Given the grim state of reproductive health care in America, stories like these—where things really devolved, but no one died or was permanently injured—might seem like minor inconveniences, hot nurse or not. And juxtaposed with the horrors visited upon people who had first-generation IUDs like the infamous Dalkon Shield, perhaps they are. A claw-like device with a sci-fi name, the Dalkon Shield’s design led so many users to develop pelvic inflammatory disease that it became the subject of one of the largest tort liability cases in history.

It’s an unqualified good thing that the Dalkon Shield is off the market, but its existence seems to have set the bar in hell for future IUD experiences. You wouldn’t know this from the next-gen IUDs’ branding, ensconced in the soft focus of marketplace feminism, with imaginary girls’ names that sound like they’re written in cursive on a wooden sign inside HomeGoods: Skyla, Mirena, Kyleena. (The eminently practical ParaGard is the only exception to this: As the oldest and only non-hormonal option in the gang, the copper T is like the used Subaru hatchback of IUDs, and I mean that as the highest praise.)

Despite this rosy marketing—and the very real pain they felt—the IUD users I spoke to said they received little or no advance warning that their procedures might be painful. Some were told just to take ibuprofen beforehand, others weren’t even given that advice. One was told scheduling the insertion during her period would make it easier, “but it just resulted in the whole fiasco being an absolute bloodbath,” she said.

There’s a reason for this bizarro dissonance between brutal patient experiences and provider attitudes toward pain management and support: Research suggests that patients and providers perceive the pain of IUD insertion differently. A 2015 study published in The European Journal of Contraception & Reproductive Health Care found that while most IUD insertions “appeared acceptable to most patients,” providers “tended to underestimate the degree of pain experienced by their patients during IUD insertion procedures.”
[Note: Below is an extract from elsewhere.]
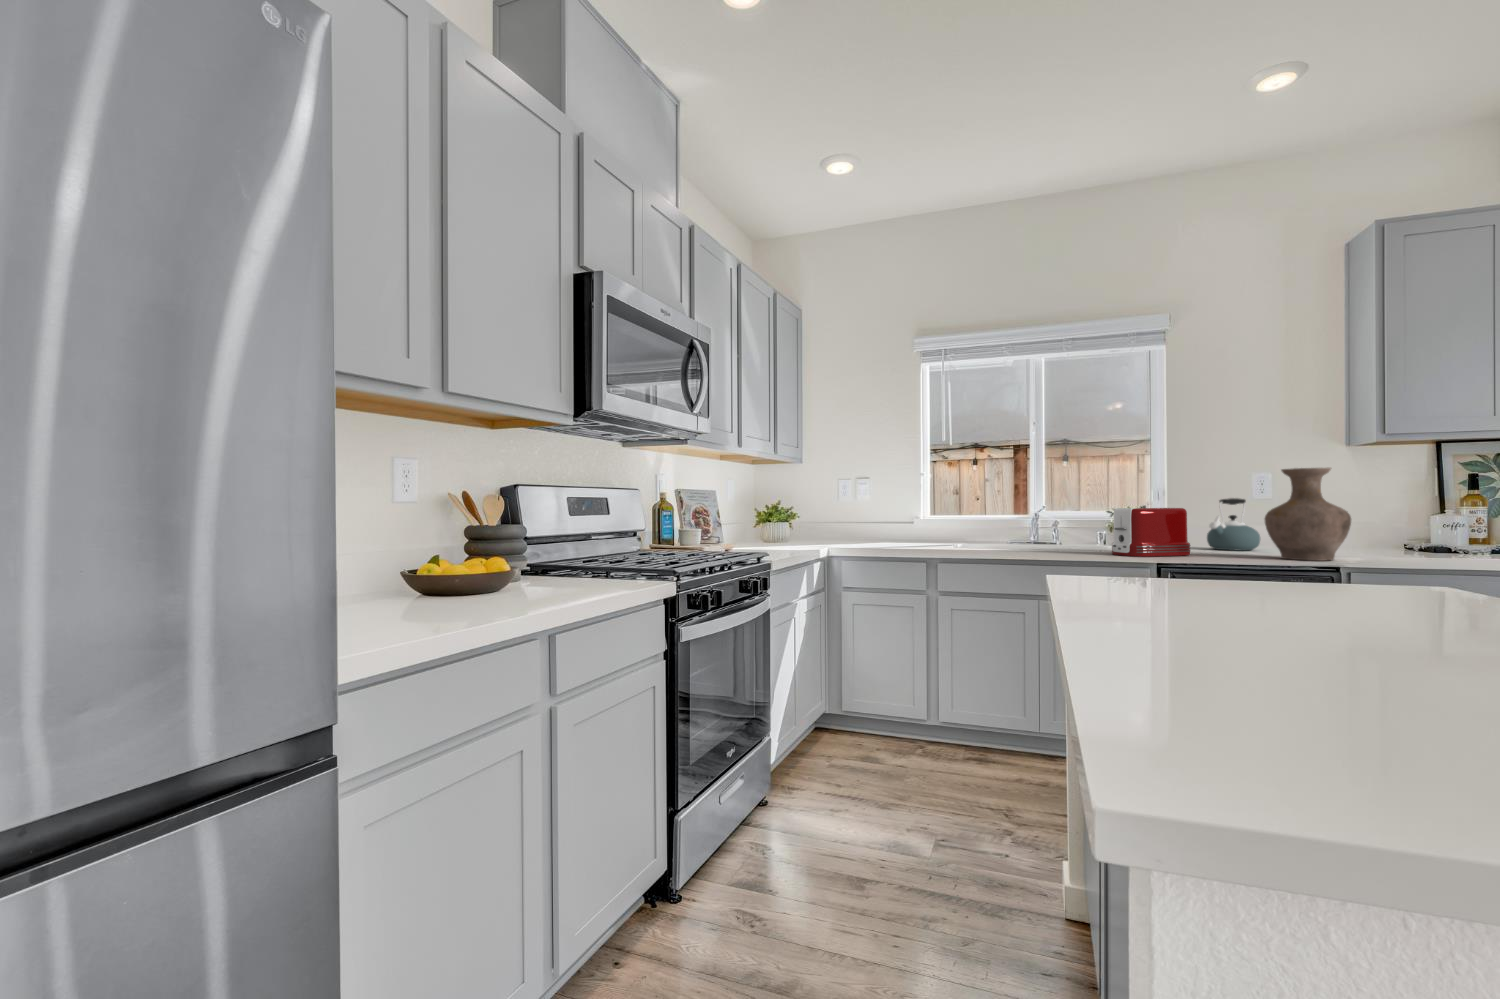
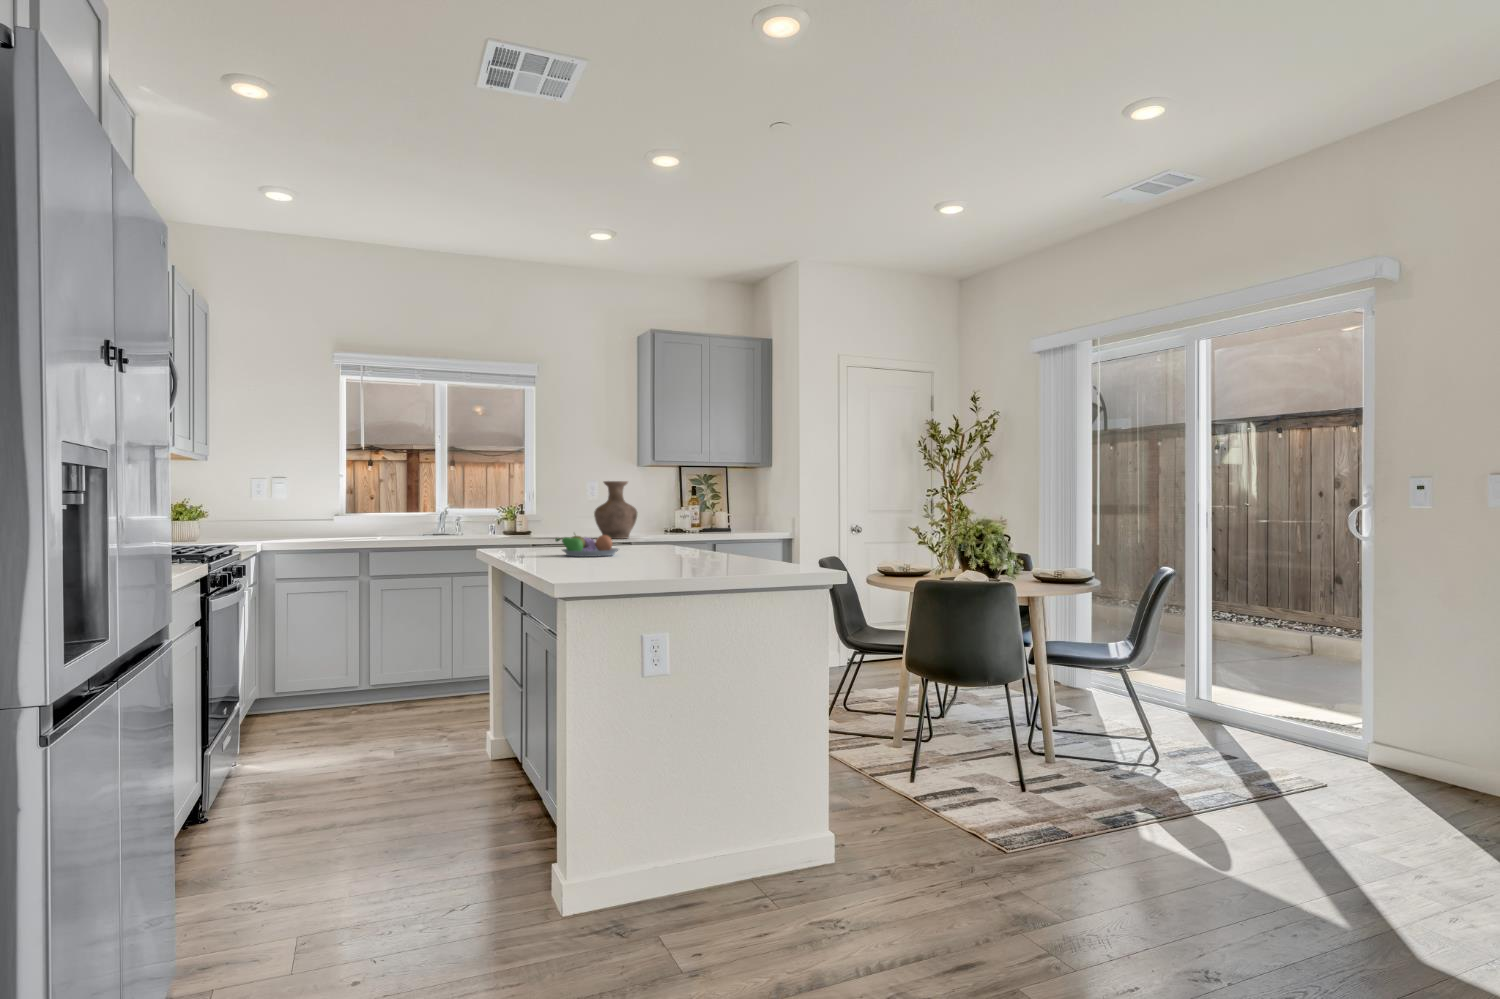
kettle: present [1207,498,1260,551] -> none [559,500,591,536]
toaster: present [1112,508,1191,557] -> none [503,506,553,540]
fruit bowl: none [1155,564,1324,626] -> present [556,535,618,557]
That could be changing. Earlier this year, the Centers for Disease Control and Prevention updated its guidelines for clinicians inserting IUDs to encourage conversations about pain management with patients before the speculum comes out. The CDC now recommends the use of topical or injected lidocaine, which numbs the cervix. Misoprostol, also used in medication abortions, may be helpful for some patients, but it’s not suggested for typical use.

It’s not clear what role, if any, legislative policies like Walen’s will have in advancing these updated clinical guidelines, beyond drawing attention to them. Sarah Prager, an abortion provider in Seattle, was skeptical of the approach. “There already exists a lot of guidance around offering/providing pain management for IUD insertions (including newer advice from the CDC within the Medical Eligibility Criteria (MEC) for Contraception Use (published updates this year),” she said. “I 100% agree expanded options for pain management should be offered/available, but I disagree that legislation is the appropriate vehicle for achieving this.”

But one thing is always worth remembering: A good doctor (the kind you deserve) will realize you’re in pain, and do something about it. “I was ready to power through,” said Jones. “I am grateful for my (female) doctor being like ‘You are in too much pain and I don’t recommend continuing.’” But if you’re at the doctor’s office and something is painful, you’re allowed to speak up.